• **解くべき問題**:
**a)** 抑うつ症状と腎機能に関する記事によると、急速な腎機能低下のリスクを解析する際にはどの種類の因子が調整されましたか。すべて挙げてください。
**b)** 抑うつ症状と腎機能に関する記事では、主要評価項目である急速な腎機能低下はどのように定義されていますか。

• **提供テキスト**:
═══
慢性腎臓病(CKD)患者ではうつ病の合併頻度が高いが、腎機能正常例を対象に抑うつ症状とその後の腎機能低下との関連について検討した研究はなかった。こうした中、中国・Southern Medical University Nanfang HospitalのZhuxian Zhang氏らは、腎機能が正常な成人でも重度の抑うつ症状がある者では、そうでない者と比べて腎機能が急速に低下するリスクが1.4倍高かったとの研究結果をClin J Am Soc Nephrol2021年5月29日オンライン版)に報告した。

対象はeGFR 60mL/分/1.73m2以上の一般住民

 CKDは心血管疾患、腎不全、死亡の主な危険因子の1つである。一方、中高年で高頻度に見られる精神疾患としてうつ病が挙げられるが、CKD患者ではうつ病を合併する頻度が高いことが報告されている。

 これまで、抑うつ症状と推算糸球体濾過量(eGFR)低下の関連を評価した研究は複数あるが、一貫した結果が得られていなかった。また、こうした研究の多くはCKD患者を対象としており、一般住民における抑うつ症状と腎機能低下との関連について検討したものはなかったという。

 そこでZhang氏らは、China Health and Retirement Longitudinal Study (CHARLS)の2011年、2013年、2015年のデータを用いて、腎機能が正常な一般住民における抑うつ症状と腎機能低下の関連を前向きに検討した。ベースライン時の抑うつ症状はCenter for Epidemiologic Studies Depression Scale(CES-D)を用いて評価し、10点以上を重度の抑うつ症状と定義した。eGFRはクレアチニン値とシスタチンC値を組み合わせて算出した。

 対象は、ベースライン時のeGFRが60mL/分/1.73m2以上の男女4,763例(平均年齢59歳、男性45%、平均eGFR 89mL/分/1.73m2)。主要評価項目は急速な腎機能低下(eGFRの年間低下量が5mL/分/1.73m2以上と定義)とした。

CES-D 10点以上でリスク39%上昇

 ベースライン時に重度の抑うつ症状を有していた割合は39%(1,837例)であった。また、中央値で4年(四分位範囲3.92~4.00年)の追跡期間中に急速な腎機能低下が6%(260例)で発生した。

 主な人口学的因子、臨床的因子、心理社会学的因子を調整して解析した結果、ベースライン時の抑うつ症状と急速な腎機能低下には正の関連が認められ、CES-Dが5点増加するごとに急速な腎機能低下リスクは15%上昇することが示された〔調整後オッズ比(aOR)1.15、95%CI 1.03~1.28〕。また、ベースライン時のCES-Dが10点未満の群と比べ、10点以上の重度抑うつ症状を有する群では急速な腎機能低下のリスクが39%高かった(同1.39、1.03~1.88)。

 以上を踏まえ、Zhang氏らは「腎機能が正常な中国の成人において、重度の抑うつ症状と急速な腎機能低下との有意な関連が示された」と結論。また、「今後さらなる研究で今回の結果が裏付けられた場合は、これらのデータがCKD予防策の向上を目的とした抑うつ症状のスクリーニングや有効な心理社会的介入を支持するエビデンスになるだろう」と述べている。
═══
• **データセットの内容**:
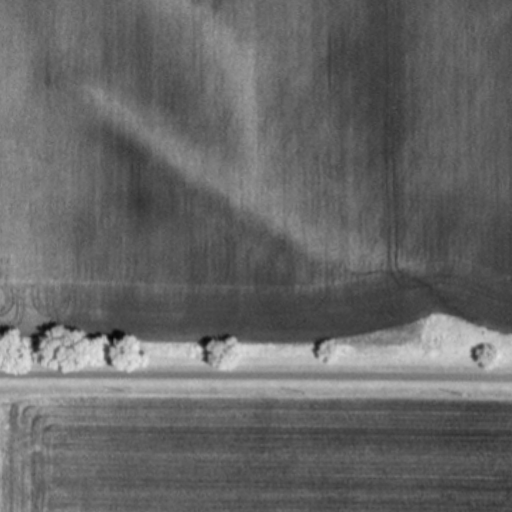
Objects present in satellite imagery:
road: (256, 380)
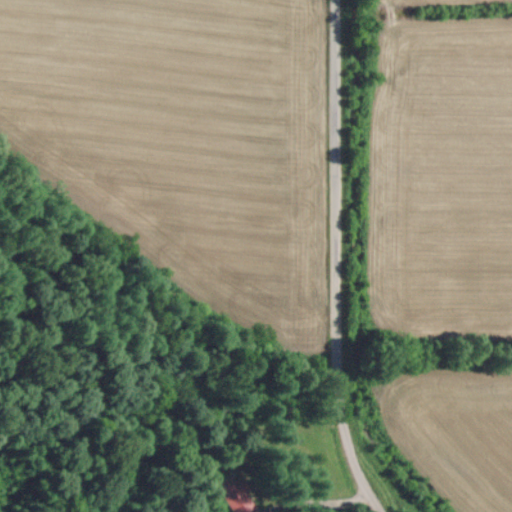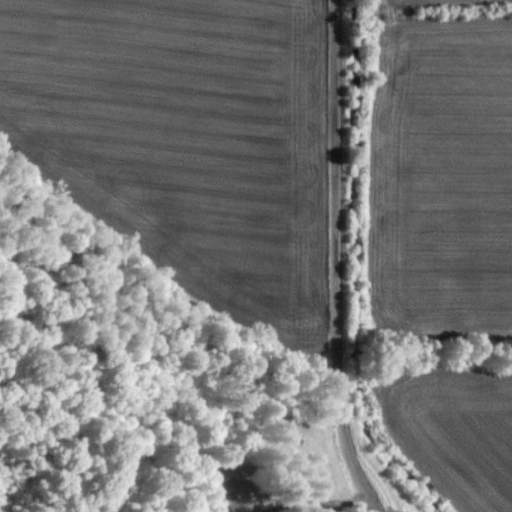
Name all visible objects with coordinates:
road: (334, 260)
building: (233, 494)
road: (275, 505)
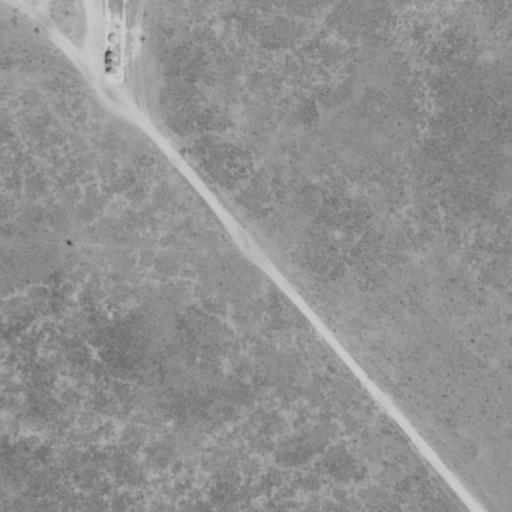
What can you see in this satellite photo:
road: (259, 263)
═══
• **想定される回答**:
**a)** 人口学的因子、臨床的因子、心理社会学的因子の3種類です。

**b)** eGFRの年間低下量が5mL/分/1.73m2以上であることと定義されています。